The other entrepreneurs are: Alex Bueno de Moraes, a 29-year-old former importer/exporter and a partner in two Manhattan restaurants, the Zoo and Waterloo; Noel Laxamana, also 29, co-founder of San Francisco-based Classified Records, which features Asian and Filipino artists; Sam Calagione, founder of the Delaware-based microbrewery Dogfish Head; and Brent Fletcher, a freelance California stuntman who specializes in cars and motorcycles. (Sam and Brent are apparently shy about giving their ages.)

The photos promote the models' businesses as well as the clothes. Carfaro -- who bears a passing resemblance to Richard Gere -- poses in goggles and gloves on an ultra-sleek four-poster bed he designed. Slates recently debuted its new line to the fashion press in Carfaro's Chelsea showroom. Now editors want to use his pieces as props in other fashion shoots. Restaurateur Bueno de Moraes balances a stack of plates in each hand. Slates has also contributed clothes for the waiters at Waterloo.

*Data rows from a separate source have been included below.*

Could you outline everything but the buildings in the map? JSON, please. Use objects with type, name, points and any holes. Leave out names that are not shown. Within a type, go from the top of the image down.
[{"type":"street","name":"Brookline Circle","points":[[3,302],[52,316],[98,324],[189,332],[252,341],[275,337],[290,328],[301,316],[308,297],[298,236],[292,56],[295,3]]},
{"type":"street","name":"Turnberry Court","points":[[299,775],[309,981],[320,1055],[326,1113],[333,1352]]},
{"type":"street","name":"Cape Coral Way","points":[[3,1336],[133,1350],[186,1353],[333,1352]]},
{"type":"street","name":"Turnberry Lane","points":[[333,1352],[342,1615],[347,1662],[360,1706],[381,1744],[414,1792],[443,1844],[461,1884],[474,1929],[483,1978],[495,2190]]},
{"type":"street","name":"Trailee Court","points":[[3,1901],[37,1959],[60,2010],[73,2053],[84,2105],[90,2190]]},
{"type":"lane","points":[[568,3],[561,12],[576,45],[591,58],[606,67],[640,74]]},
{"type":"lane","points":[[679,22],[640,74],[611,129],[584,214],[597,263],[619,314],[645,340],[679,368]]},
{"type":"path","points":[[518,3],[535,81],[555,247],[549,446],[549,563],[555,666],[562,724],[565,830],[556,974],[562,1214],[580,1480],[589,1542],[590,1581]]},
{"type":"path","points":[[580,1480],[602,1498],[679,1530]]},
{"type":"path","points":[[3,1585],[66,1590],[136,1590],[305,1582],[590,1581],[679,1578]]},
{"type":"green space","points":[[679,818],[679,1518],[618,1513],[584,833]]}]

Slates contends that it chose these men because they looked so ordinary. "We found when we tested the ads that what people responded the best to were ads that made them feel 'Hey, I could be that guy,'" says Amy Gemellaro, Slates's spokeswoman. Maybe, but couch potatoes they're not. Bueno de Moraes, with his dense bronze curls and impish face, looks like Mercury in flight. More people recognize him on the street these days than his model girlfriend, he says. Fletcher is pictured swinging off the side of a sports car, crash helmet in hand. Calagione's ad shows him in a dance pose, pouring a beer into a glass from a long way up.

So how did these guys get so lucky? In brainstorming sessions about the image for the expanded line (which was just pants), brand director Bobbi Silten kept returning to the idea of the entrepreneur as successful guy (it's a men's line) who doesn't wear ties to work but still wants to look stylish. The entrepreneur concept also appealed to the Slates folks because they see their unit as a small business within the Levi Strauss behemoth. Then the Slates marketers racked their brains for friends or acquaintances who look good on camera. (One model, graphic artist Greg Anderson, is actually an employee of Sony Pictures, not a business owner, but Slates decided he fit in because he followed his "true course in life" by switching careers.)

Levi's isn't stopping here with its entrepreneurial theme. It's also running a "Shortcut to Your Dream" contest to give away $100,000 to one small businessperson from a group nominated by 12 of the magazines running the ads, including Rolling Stone, Men's Health, Men's Journal, and Wired.

Men's Journal, which targets affluent young men, is raring to go, for one. Its nominee will be in the adventure-travel arena. Says Dani Rasmus, director of marketing and creative services for Men's Journal.: "This contest is a way of empowering our readers...More and more people are realizing that working for the man isn't the only way to go."

Feel left out? Don't worry. Slates will choose four more entrepreneurs for its spring ad campaign. So get your teeth bleached and invest in a decent haircut. If nothing comes of it, remember -- you're a cultural icon anyway.